(Text extracted from each page)
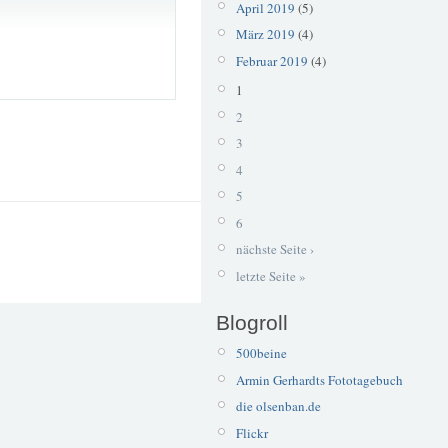
April 2019
(5)
März 2019
(4)
Februar 2019
(4)
1
2
3
4
5
6
nächste Seite ›
letzte Seite »
Blogroll
500beine
Armin Gerhardts Fototagebuch
die olsenban.de
Flickr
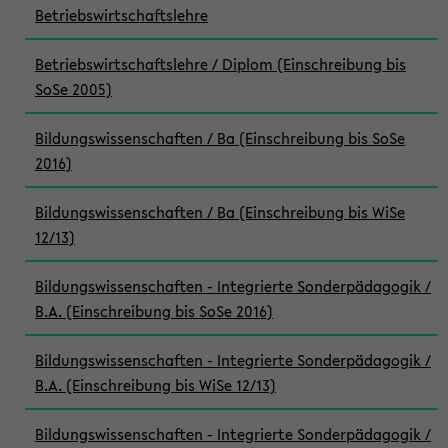
Betriebswirtschaftslehre
Betriebswirtschaftslehre / Diplom (Einschreibung bis
SoSe 2005)
Bildungswissenschaften / Ba (Einschreibung bis SoSe
2016)
Bildungswissenschaften / Ba (Einschreibung bis WiSe
12/13)
Bildungswissenschaften - Integrierte Sonderpädagogik /
B.A. (Einschreibung bis SoSe 2016)
Bildungswissenschaften - Integrierte Sonderpädagogik /
B.A. (Einschreibung bis WiSe 12/13)
Bildungswissenschaften - Integrierte Sonderpädagogik /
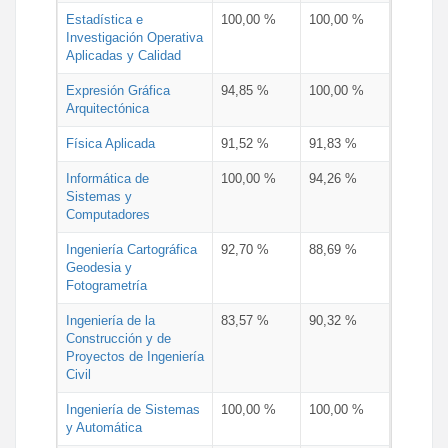
Estadística e
100,00 %
100,00 %
Investigación Operativa
Aplicadas y Calidad
Expresión Gráfica
94,85 %
100,00 %
Arquitectónica
Física Aplicada
91,52 %
91,83 %
Informática de
100,00 %
94,26 %
Sistemas y
Computadores
Ingeniería Cartográfica
92,70 %
88,69 %
Geodesia y
Fotogrametría
Ingeniería de la
83,57 %
90,32 %
Construcción y de
Proyectos de Ingeniería
Civil
Ingeniería de Sistemas
100,00 %
100,00 %
y Automática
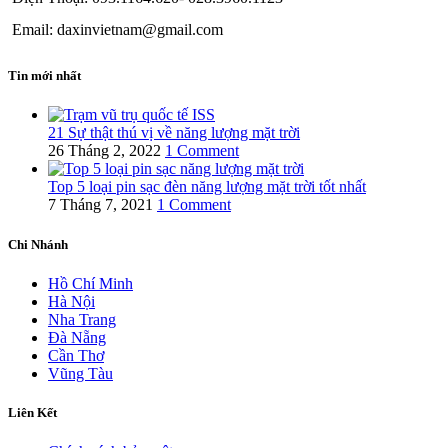
Email: daxinvietnam@gmail.com
Tin mới nhất
21 Sự thật thú vị về năng lượng mặt trời
26 Tháng 2, 2022
1 Comment
Top 5 loại pin sạc đèn năng lượng mặt trời tốt nhất
7 Tháng 7, 2021
1 Comment
Chi Nhánh
Hồ Chí Minh
Hà Nội
Nha Trang
Đà Nẵng
Cần Thơ
Vũng Tàu
Liên Kết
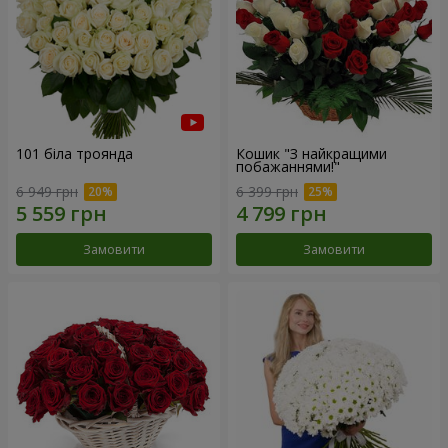
101 біла троянда
Кошик "З найкращими
побажаннями!"
6 949 грн
6 399 грн
Замовити
Замовити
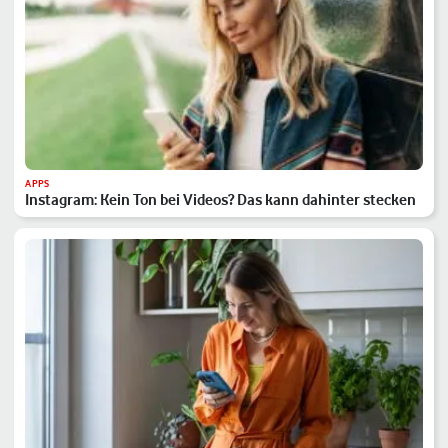
APPS
Instagram: Kein Ton bei Videos? Das kann dahinter stecken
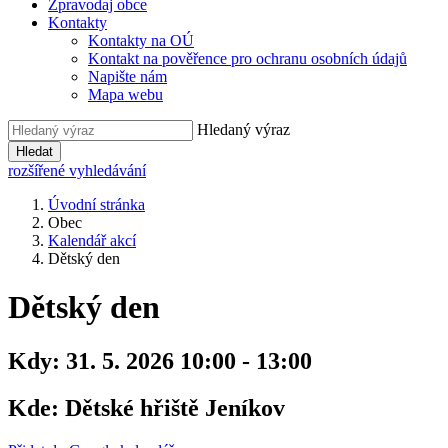
Zpravodaj obce
Kontakty
Kontakty na OÚ
Kontakt na pověřence pro ochranu osobních údajů
Napište nám
Mapa webu
Hledaný výraz
Hledat
rozšířené vyhledávání
Úvodní stránka
Obec
Kalendář akcí
Dětský den
Dětský den
Kdy:
31. 5. 2026 10:00 - 13:00
Kde:
Dětské hřiště Jeníkov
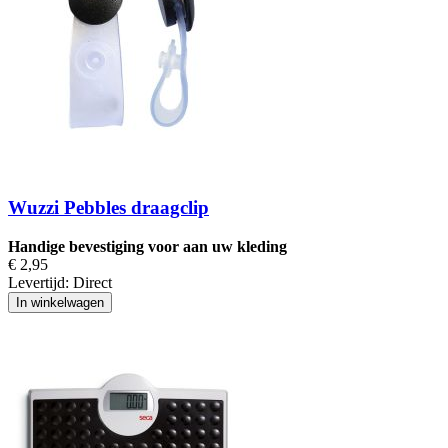
Wuzzi Pebbles draagclip
Handige bevestiging voor aan uw kleding
€ 2,95
Levertijd:
Direct
In winkelwagen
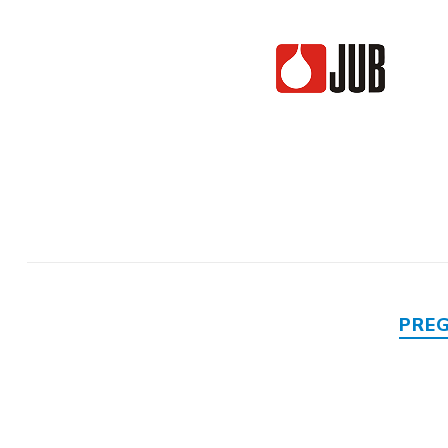
Mase za
izravnavanje - kitovi
PRE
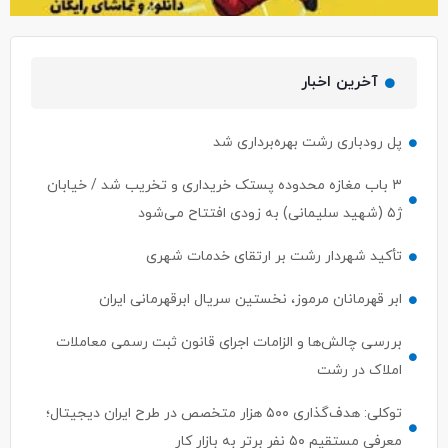
آخرین اخبار
پل رودباری رشت بهره‌برداری شد
۳ باب مغازه محدوده پستک خریداری و تخریب شد / خیابان
ژ۵ (شهید سلیمانی) به زودی افتتاح می‌شود
تأکید شهردار رشت بر ارتقای خدمات شهری
ابر قهرمانان مرموز، نخستین سریال ابرقهرمانی ایران
بررسی چالش‌ها و الزامات اجرای قانون ثبت رسمی معاملات
املاک در رشت
توکلی: هدف‌گذاری ۵۰۰ هزار متخصص در طرح ایران دیجیتال؛
معرفی مستقیم ۵۰ نفر برتر به بازار کار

• **What you should do**
Copy out every line in the entries above that contains the string "WiSe".

• **Exercise solution**
Bildungswissenschaften / Ba (Einschreibung bis WiSe
B.A. (Einschreibung bis WiSe 12/13)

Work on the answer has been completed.